**What you should do:** Taking each line of the records in turn, count those containing "note" and report only the number.

**Supplied records:**
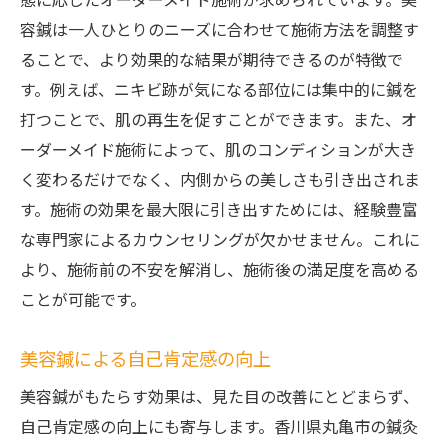
態に応じたオーダーメイド施術が求められています。美
容鍼は一人ひとりのニーズに合わせて施術方法を調整す
ることで、より効果的な結果が期待できるのが特徴で
す。例えば、ニキビ跡が気になる部位には集中的に鍼を
打つことで、肌の再生を促すことができます。また、オ
ーダーメイド施術によって、肌のコンディションが大き
く変わるだけでなく、内側からの美しさも引き出されま
す。施術の効果を最大限に引き出すためには、経験豊富
な専門家によるカウンセリングが欠かせません。これに
より、施術前の不安を解消し、施術後の満足度を高める
ことが可能です。
美容鍼による自己肯定感の向上
美容鍼がもたらす効果は、見た目の改善にとどまらず、
自己肯定感の向上にも寄与します。香川県丸亀市の鍼灸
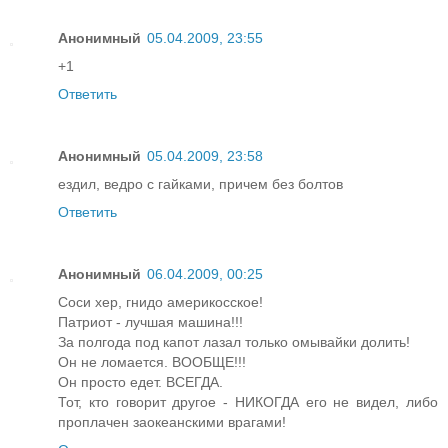
Анонимный
05.04.2009, 23:55
+1
Ответить
Анонимный
05.04.2009, 23:58
ездил, ведро с гайками, причем без болтов
Ответить
Анонимный
06.04.2009, 00:25
Соси хер, гнидо америкосское!
Патриот - лучшая машина!!!
За полгода под капот лазал только омывайки долить!
Он не ломается. ВООБЩЕ!!!
Он просто едет. ВСЕГДА.
Тот, кто говорит другое - НИКОГДА его не видел, либо
проплачен заокеанскими врагами!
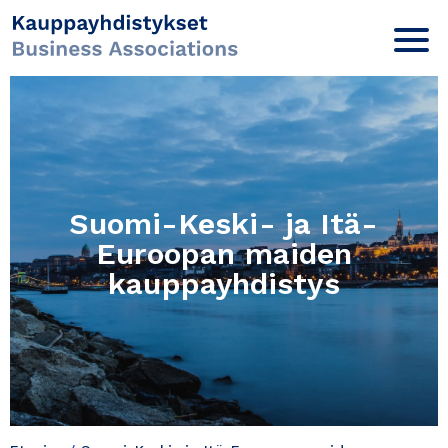
Suomi-Keski- ja Itä-
Euroopan maiden
kauppayhdistys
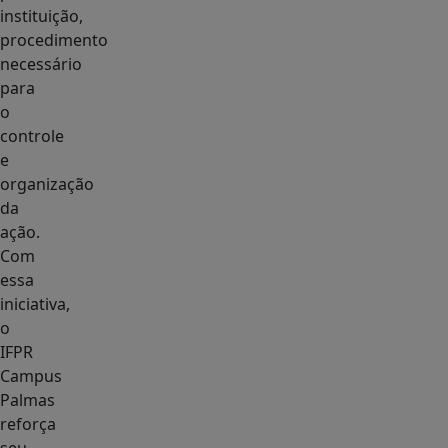
instituição,
procedimento
necessário
para
o
controle
e
organização
da
ação.
Com
essa
iniciativa,
o
IFPR
Campus
Palmas
reforça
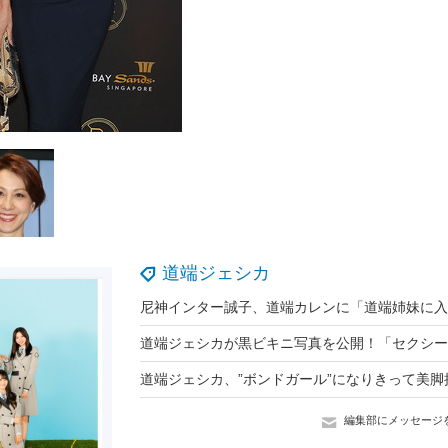
道端ジェシカ
道端ジェシカ、”ボンドガール”になりきって美脚
編集部にメッセージ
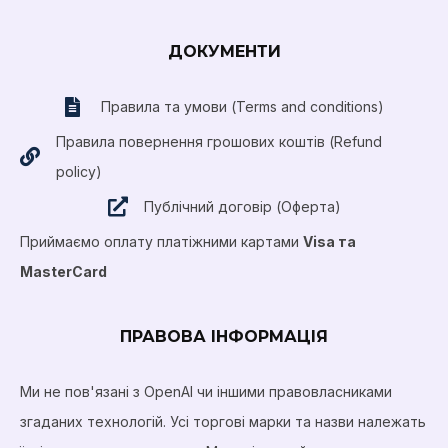
ДОКУМЕНТИ
Правила та умови (Terms and conditions)
Правила повернення грошових коштів (Refund
policy)
Публічний договір (Оферта)
Приймаємо оплату платіжними картами
Visa та
MasterCard
ПРАВОВА ІНФОРМАЦІЯ
Ми не пов'язані з OpenAI чи іншими правовласниками
згаданих технологій. Усі торгові марки та назви належать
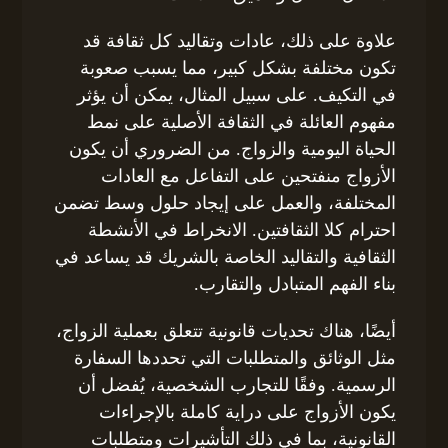
علاوة على ذلك، عادات وتقاليد كل ثقافة قد
تكون مختلفة بشكل كبير، مما يسبب صعوبة
في التكيف. على سبيل المثال، يمكن أن يؤثر
مفهوم العائلة في الثقافة الأصلية على نمط
الحياة اليومية والزواج. من الضروري أن يكون
الأزواج منفتحين على التفاعل مع العادات
المختلفة، والعمل على إيجاد حلول وسط تضمن
احترام كلا الثقافتين. الانخراط في الأنشطة
الثقافية والتقاليد الخاصة بالشريك قد يساعد في
بناء الفهم المتبادل والتقارب.
أيضًا، هناك تحديات قانونية تتعلق بعملية الزواج،
مثل الوثائق والمتطلبات التي تحددها السفارة
الرسمية. وفقًا للتجارب الشخصية، يُفضل أن
يكون الأزواج على دراية كاملة بالإجراءات
القانونية، بما في ذلك التأشيرات ومتطلبات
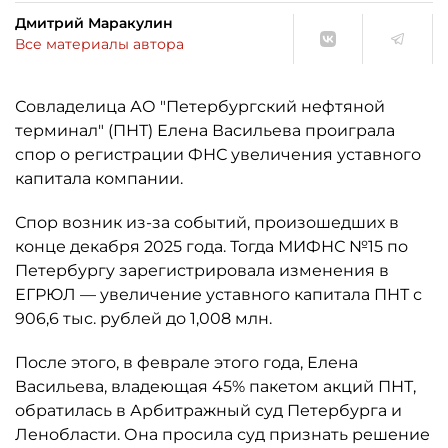
Дмитрий Маракулин
Все материалы автора
Совладелица АО "Петербургский нефтяной
терминал" (ПНТ) Елена Васильева проиграла
спор о регистрации ФНС увеличения уставного
капитала компании.
Спор возник из-за событий, произошедших в
конце декабря 2025 года. Тогда МИФНС №15 по
Петербургу зарегистрировала изменения в
ЕГРЮЛ — увеличение уставного капитала ПНТ с
906,6 тыс. рублей до 1,008 млн.
После этого, в феврале этого года, Елена
Васильева, владеющая 45% пакетом акций ПНТ,
обратилась в Арбитражный суд Петербурга и
Ленобласти. Она просила суд признать решение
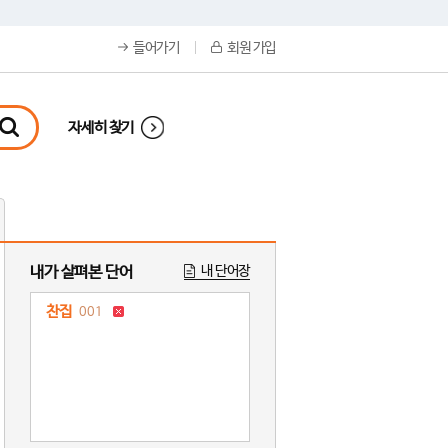
들어가기
회원 가입
자세히 찾기
내가 살펴본 단어
내 단어장
찬집
001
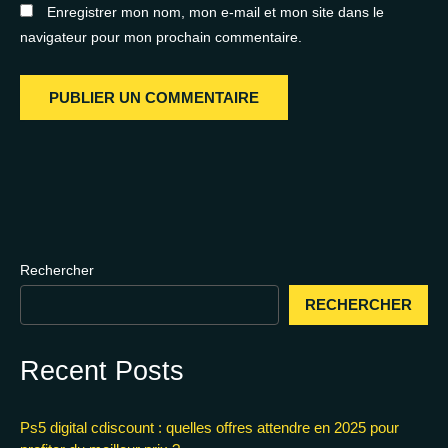
Enregistrer mon nom, mon e-mail et mon site dans le
navigateur pour mon prochain commentaire.
Rechercher
RECHERCHER
Recent Posts
Ps5 digital cdiscount : quelles offres attendre en 2025 pour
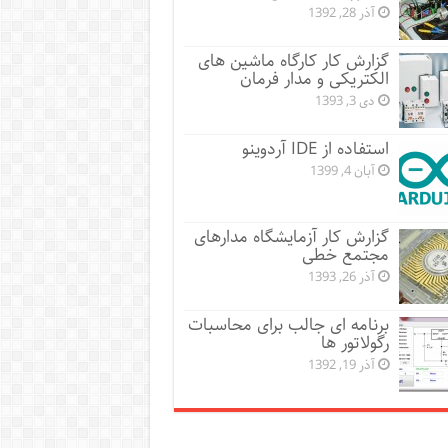
آذر 28, 1392
گزارش کار کارگاه ماشین های
الکتریکی و مدار فرمان
دی 3, 1393
استفاده از IDE آردوینو
آبان 4, 1399
گزارش کار آزمایشگاه مدارهای
مجتمع خطی
آذر 26, 1393
برنامه ای جالب برای محاسبات
رگولاتور ها
آذر 19, 1392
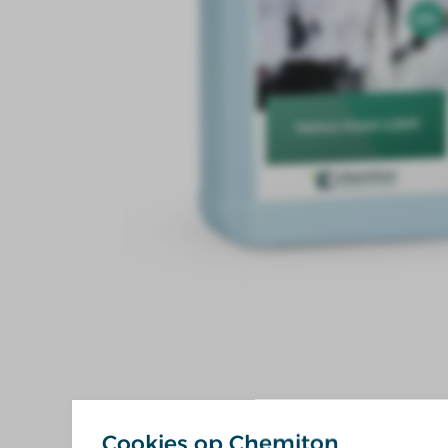
Cookies op Chemiton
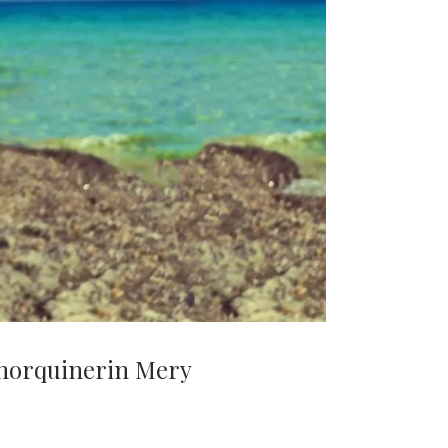
enorquinerin Mery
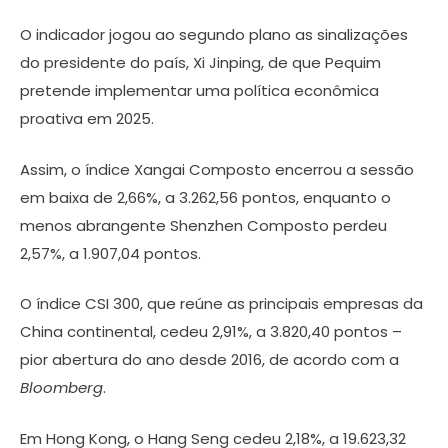
O indicador jogou ao segundo plano as sinalizações
do presidente do país, Xi Jinping, de que Pequim
pretende implementar uma política econômica
proativa em 2025.
Assim, o índice Xangai Composto encerrou a sessão
em baixa de 2,66%, a 3.262,56 pontos, enquanto o
menos abrangente Shenzhen Composto perdeu
2,57%, a 1.907,04 pontos.
O índice CSI 300, que reúne as principais empresas da
China continental, cedeu 2,91%, a 3.820,40 pontos –
pior abertura do ano desde 2016, de acordo com a
Bloomberg
.
Em Hong Kong, o Hang Seng cedeu 2,18%, a 19.623,32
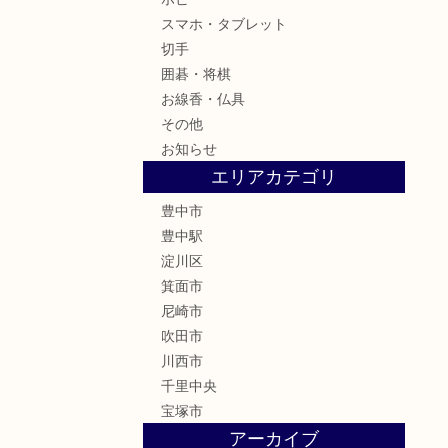
スマホ・タブレット
切手
囲碁・将棋
お線香・仏具
その他
お知らせ
エリアカテゴリ
豊中市
豊中駅
淀川区
箕面市
尼崎市
吹田市
川西市
千里中央
宝塚市
アーカイブ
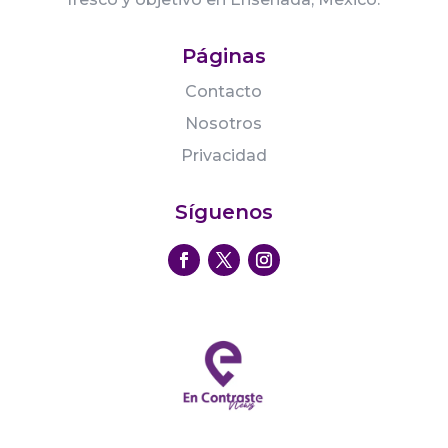
Páginas
Contacto
Nosotros
Privacidad
Síguenos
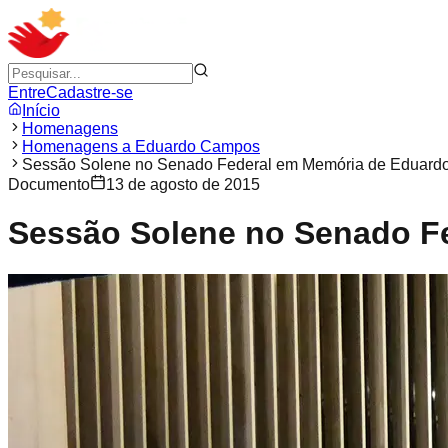
Entre
Cadastre-se
Início
Homenagens
Homenagens a Eduardo Campos
Sessão Solene no Senado Federal em Memória de Eduar
Documento
13 de agosto de 2015
Sessão Solene no Senado F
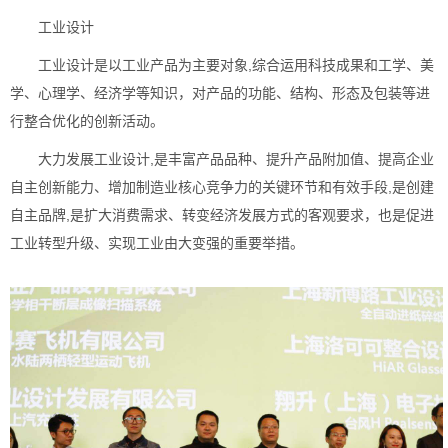
工业设计
工业设计是以工业产品为主要对象,综合运用科技成果和工学、美
学、心理学、经济学等知识，对产品的功能、结构、形态及包装等进
行整合优化的创新活动。
大力发展工业设计,是丰富产品品种、提升产品附加值、提高企业
自主创新能力、增加制造业核心竞争力的关键环节和有效手段,是创建
自主品牌,是扩大消费需求、转变经济发展方式的客观要求，也是促进
工业转型升级、实现工业由大变强的重要举措。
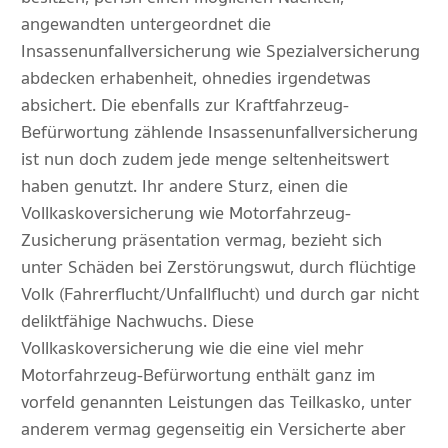
angewandten untergeordnet die
Insassenunfallversicherung wie Spezialversicherung
abdecken erhabenheit, ohnedies irgendetwas
absichert. Die ebenfalls zur Kraftfahrzeug-
Befürwortung zählende Insassenunfallversicherung
ist nun doch zudem jede menge seltenheitswert
haben genutzt. Ihr andere Sturz, einen die
Vollkaskoversicherung wie Motorfahrzeug-
Zusicherung präsentation vermag, bezieht sich
unter Schäden bei Zerstörungswut, durch flüchtige
Volk (Fahrerflucht/Unfallflucht) und durch gar nicht
deliktfähige Nachwuchs. Diese
Vollkaskoversicherung wie die eine viel mehr
Motorfahrzeug-Befürwortung enthält ganz im
vorfeld genannten Leistungen das Teilkasko, unter
anderem vermag gegenseitig ein Versicherte aber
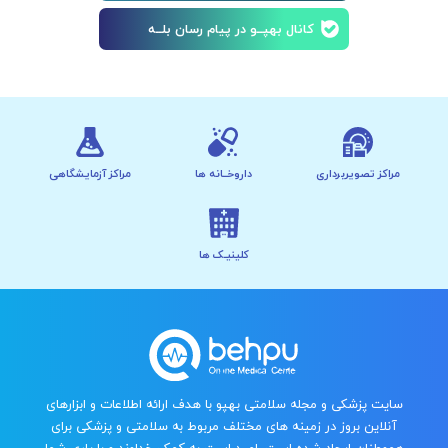
کانال بهپــو در پیام رسان بلــه
مراکز تصویربرداری
داروخــانه ها
مراکز آزمایشگاهی
کلینیـک ها
سایت پزشکی و مجله سلامتی بهپو با هدف ارائه اطلاعات و ابزارهای
آنلاین بروز در زمینه های مختلف مربوط به سلامتی و پزشکی برای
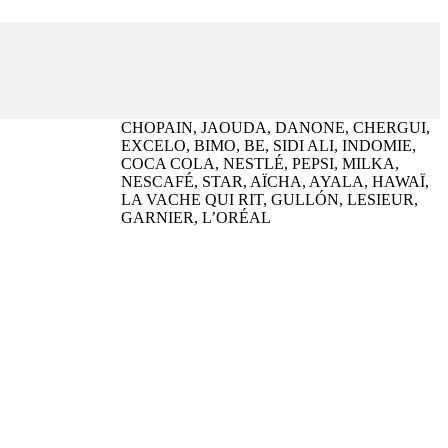
CHOPAIN, JAOUDA, DANONE, CHERGUI,
EXCELO, BIMO, BE, SIDI ALI, INDOMIE,
COCA COLA, NESTLÉ, PEPSI, MILKA,
NESCAFÉ, STAR, AÏCHA, AYALA, HAWAÏ,
LA VACHE QUI RIT, GULLÓN, LESIEUR,
GARNIER, L’ORÉAL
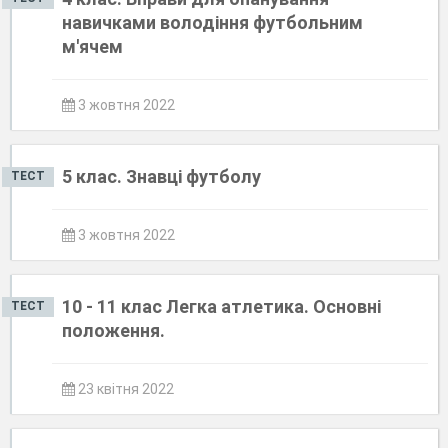
навичками володіння футбольним
м'ячем
3 жовтня 2022
5 клас. Знавці футболу
ТЕСТ
3 жовтня 2022
10 - 11 клас Легка атлетика. Основні
ТЕСТ
положення.
23 квітня 2022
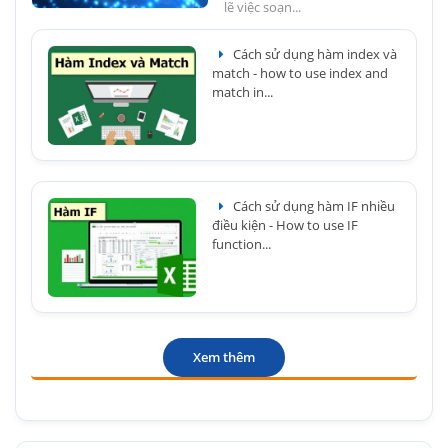
lẽ việc soạn...
Cách sử dụng hàm index và
match - how to use index and
match in...
Cách sử dụng hàm IF nhiều
điều kiện - How to use IF
function...
Xem thêm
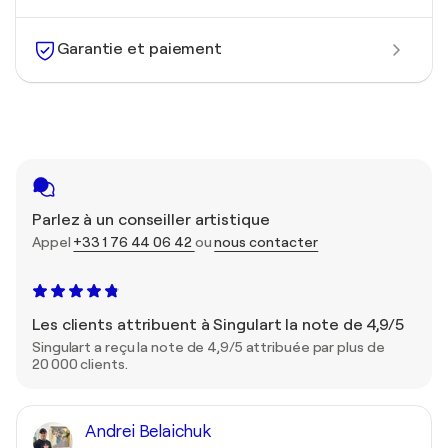
Garantie et paiement
Parlez à un conseiller artistique
Appel
+33 1 76 44 06 42
ou
nous contacter
Les clients attribuent à Singulart la note de 4,9/5
Singulart a reçu la note de 4,9/5 attribuée par plus de
20 000 clients.
Andrei Belaichuk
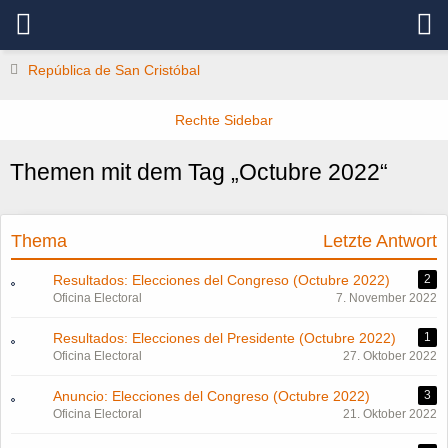
República de San Cristóbal
Themen mit dem Tag „Octubre 2022“
Thema
Letzte Antwort
Resultados: Elecciones del Congreso (Octubre 2022)
2
Oficina Electoral
7. November 2022
Resultados: Elecciones del Presidente (Octubre 2022)
1
Oficina Electoral
27. Oktober 2022
Anuncio: Elecciones del Congreso (Octubre 2022)
3
Oficina Electoral
21. Oktober 2022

**Result:** 2